By Huw Jones
LONDON (Reuters) – Britain’s financial services minister said he would do all he can to ensure that the City of London continues to be a major financial centre after Britain leaves the European Union, although thousands of jobs will move to the continent.
John Glen told lawmakers that he agreed with Bank of England estimates that 5,000 financial services jobs will have moved to continental Europe by the time Britain is due to leave the EU next March.
“My sole objective in respect of the City is to ensure as much continuation as possible in respect of economic value able to be generated by the City,” Glen told a committee in parliament’s House of Lords.
“We have not seen wholesale moves of large institutions to other cities in continental Europe,” Glen said.
He “fully expects” that Britain and the EU will agree on a deal that would introduce a transition period from next March to avoid a disorderly Brexit.
“If there was an unsatisfactory environment for the City of London then we would need to take appropriate action to defend our interests,” Glen said.

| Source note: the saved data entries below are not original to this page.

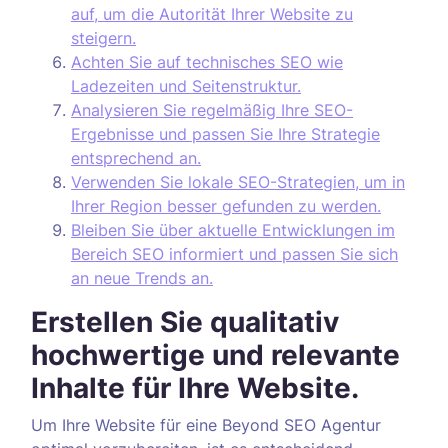
auf, um die Autorität Ihrer Website zu
steigern.
Achten Sie auf technisches SEO wie
Ladezeiten und Seitenstruktur.
Analysieren Sie regelmäßig Ihre SEO-
Ergebnisse und passen Sie Ihre Strategie
entsprechend an.
Verwenden Sie lokale SEO-Strategien, um in
Ihrer Region besser gefunden zu werden.
Bleiben Sie über aktuelle Entwicklungen im
Bereich SEO informiert und passen Sie sich
an neue Trends an.
Erstellen Sie qualitativ
hochwertige und relevante
Inhalte für Ihre Website.
Um Ihre Website für eine Beyond SEO Agentur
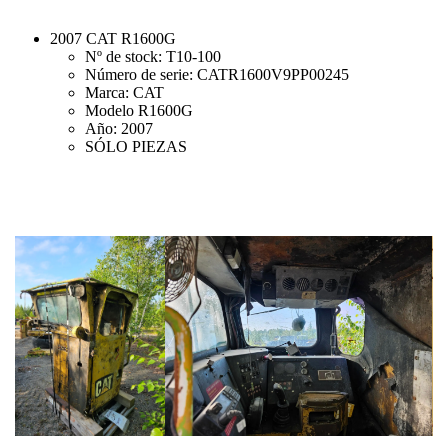
2007 CAT R1600G
Nº de stock: T10-100
Número de serie: CATR1600V9PP00245
Marca: CAT
Modelo R1600G
Año: 2007
SÓLO PIEZAS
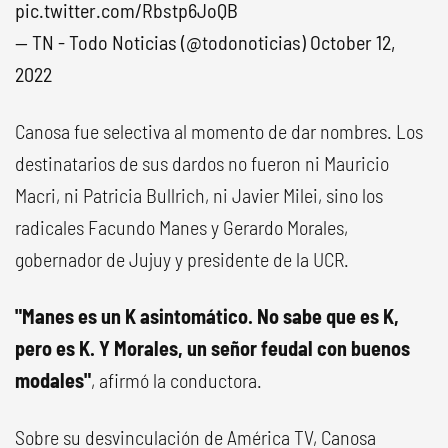
pic.twitter.com/Rbstp6JoQB
— TN - Todo Noticias (@todonoticias)
October 12,
2022
Canosa fue selectiva al momento de dar nombres. Los
destinatarios de sus dardos no fueron ni Mauricio
Macri, ni Patricia Bullrich, ni Javier Milei, sino los
radicales Facundo Manes y Gerardo Morales,
gobernador de Jujuy y presidente de la UCR.
"Manes es un K asintomático. No sabe que es K,
pero es K. Y Morales, un señor feudal con buenos
modales"
, afirmó la conductora.
Sobre su desvinculación de América TV, Canosa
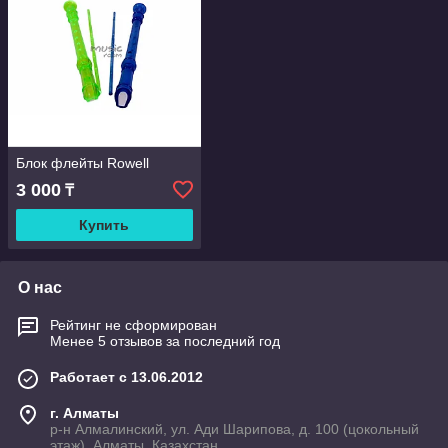
Блок флейты Rowell
3 000
₸
Купить
О нас
Рейтинг не сформирован
Менее 5 отзывов за последний год
Работает с 13.06.2012
г. Алматы
р-н Алмалинский, ул. Ади Шарипова, д. 100 (цокольный
этаж), Алматы, Казахстан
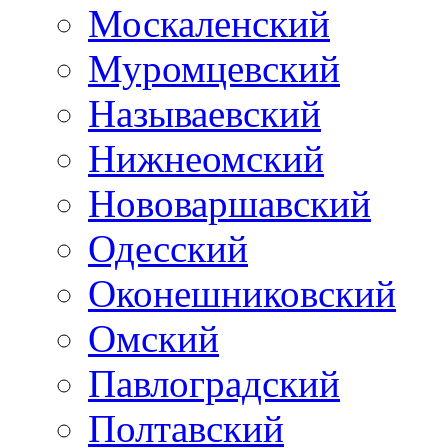
Москаленский
Муромцевский
Называевский
Нижнеомский
Нововаршавский
Одесский
Оконешниковский
Омский
Павлоградский
Полтавский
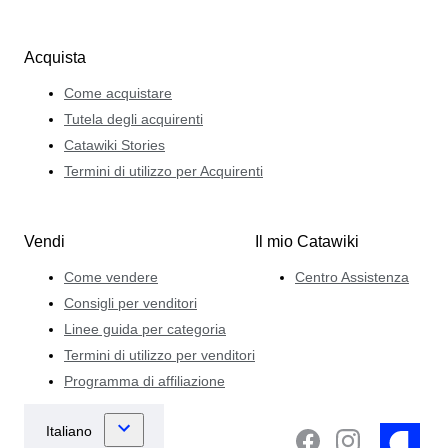
Acquista
Come acquistare
Tutela degli acquirenti
Catawiki Stories
Termini di utilizzo per Acquirenti
Vendi
Il mio Catawiki
Come vendere
Centro Assistenza
Consigli per venditori
Linee guida per categoria
Termini di utilizzo per venditori
Programma di affiliazione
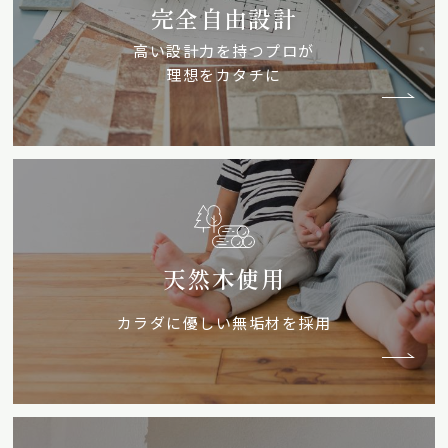
完全自由設計
高い設計力を持つプロが
理想をカタチに
天然木使用
カラダに優しい無垢材を採用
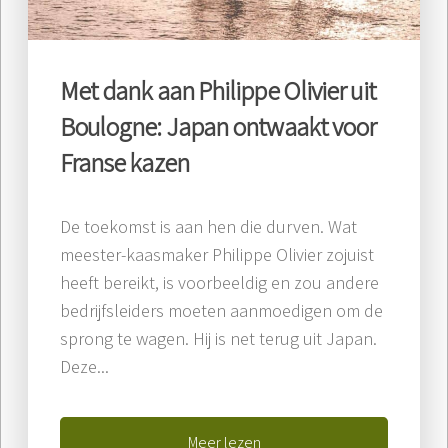
Met dank aan Philippe Olivier uit
Boulogne: Japan ontwaakt voor
Franse kazen
De toekomst is aan hen die durven. Wat
meester-kaasmaker Philippe Olivier zojuist
heeft bereikt, is voorbeeldig en zou andere
bedrijfsleiders moeten aanmoedigen om de
sprong te wagen. Hij is net terug uit Japan.
Deze...
Meer lezen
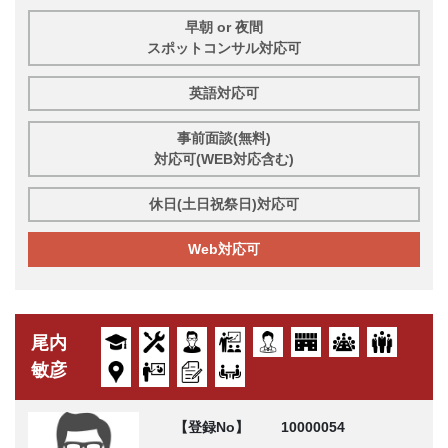
早朝 or 夜間
スポットコンサル対応可
英語対応可
事前面談(無料)
対応可(WEB対応含む)
休日(土日祝祭日)対応可
Web対応可
尾内
敏彦
【登録No】
10000054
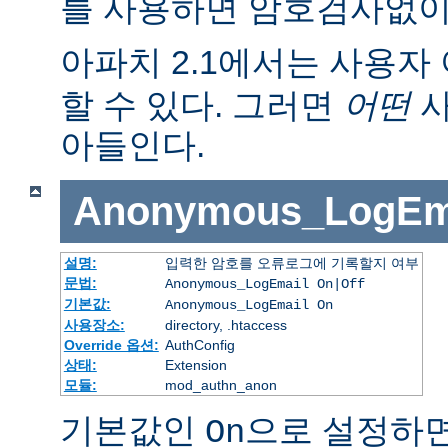
를 사용하면 암호검사없이
아파치 2.1에서는 사용자 
할 수 있다. 그러면
어떤
사
아들인다.
Anonymous_LogEm
설명:
입력한 암호를 오류로그에 기록할지 여부
문법:
Anonymous_LogEmail On|Off
기본값:
Anonymous_LogEmail On
사용장소:
directory, .htaccess
Override 옵션:
AuthConfig
상태:
Extension
모듈:
mod_authn_anon
기본값인
으로 설정하면
On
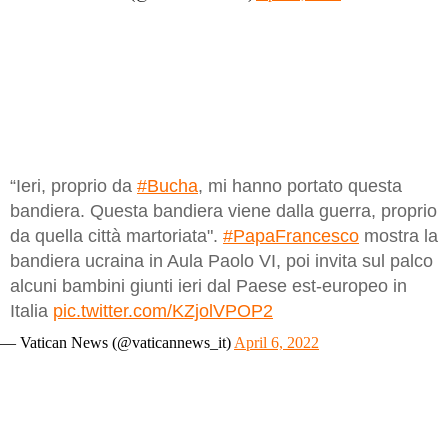
“Ieri, proprio da
#Bucha
, mi hanno portato questa
bandiera. Questa bandiera viene dalla guerra, proprio
da quella città martoriata".
#PapaFrancesco
mostra la
bandiera ucraina in Aula Paolo VI, poi invita sul palco
alcuni bambini giunti ieri dal Paese est-europeo in
Italia
pic.twitter.com/KZjolVPOP2
— Vatican News (@vaticannews_it)
April 6, 2022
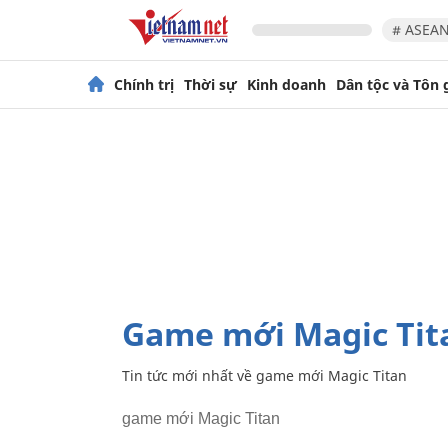
# ASEAN
Chính trị
Thời sự
Kinh doanh
Dân tộc và Tôn 
game mới Magic Tit
Tin tức mới nhất về
game mới Magic Titan
game mới Magic Titan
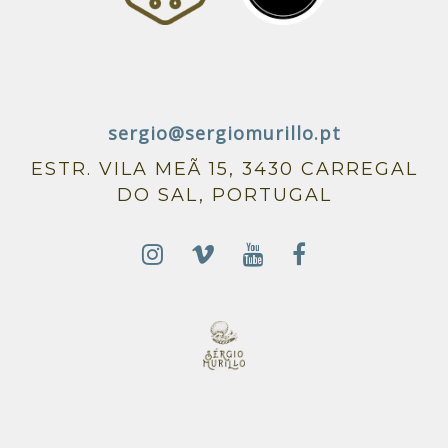
sergio@sergiomurillo.pt
ESTR. VILA MEÃ 15, 3430 CARREGAL
DO SAL, PORTUGAL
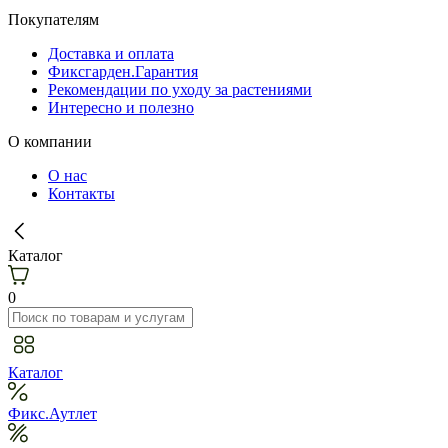
Покупателям
Доставка и оплата
Фиксгарден.Гарантия
Рекомендации по уходу за растениями
Интересно и полезно
О компании
О нас
Контакты
Каталог
0
Каталог
Фикс.Аутлет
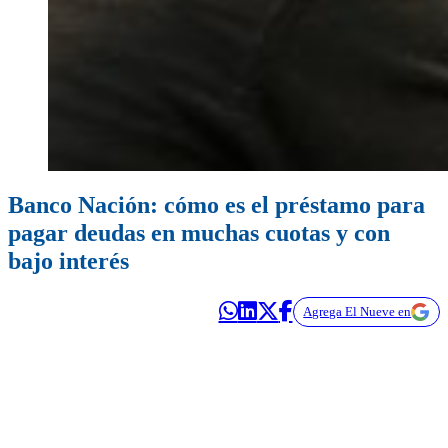
Banco Nación: cómo es el préstamo para
pagar deudas en muchas cuotas y con
bajo interés
Agrega El Nueve en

A no-deal Brexit, however, might not necessarily be as hostile and difficult as some might anticipate, he added.
Britain’s financial sector generates more than 70 billion pounds ($92 billion) in tax revenues, with the EU its biggest single export market.
Glen said the focus was on securing a bilateral agreement with the EU to inject certainty into the bloc’s existing system of financial market access known as equivalence.
Equivalence refers to Brussels granting market access to foreign banks and insurers if their home rules are aligned enough with those in force in the bloc.
Britain, however, wants a bilateral agreement with the EU to avoid Brussels scrapping equivalence at short notice, Glen said.
“We cannot be subject to a situation where there is politicisation of equivalence and our financial institutions would be vulnerable,” Glen said.
UK and EU financial rules are already fully aligned and a bilateral agreement would set out what happens if either side wanted to diverge from a particular rule, he added.
“We need an outcome that satisfies the City.”
While many firms are yet to make firm commitments to move staff, they are negotiating options on space in Amsterdam, Paris, Frankfurt and Dublin that will allow them to quickly scale up, said Sophie Van Oosterom, chief investment officer for commercial real estate and investment firm CBRE in EMEA.
“We see some tenants putting options on space in other markets,” Van Oosterom told Reuters at the Expo Real meeting in Munich, adding this was for typically space for between 20 and 40 employees.
“So if there is a soft Brexit they will stay put and if something dramatic happens they can flick the switch. They are taking optional space that doesn’t cost them too much, but gives them the ability to grow quickly,” she said.
David Hutchings, head of Cushman & Wakefield’s European investment strategy team, said London had been losing some back-office finance jobs to other regions in Britain before the Brexit vote and those jobs may now go elsewhere in the EU.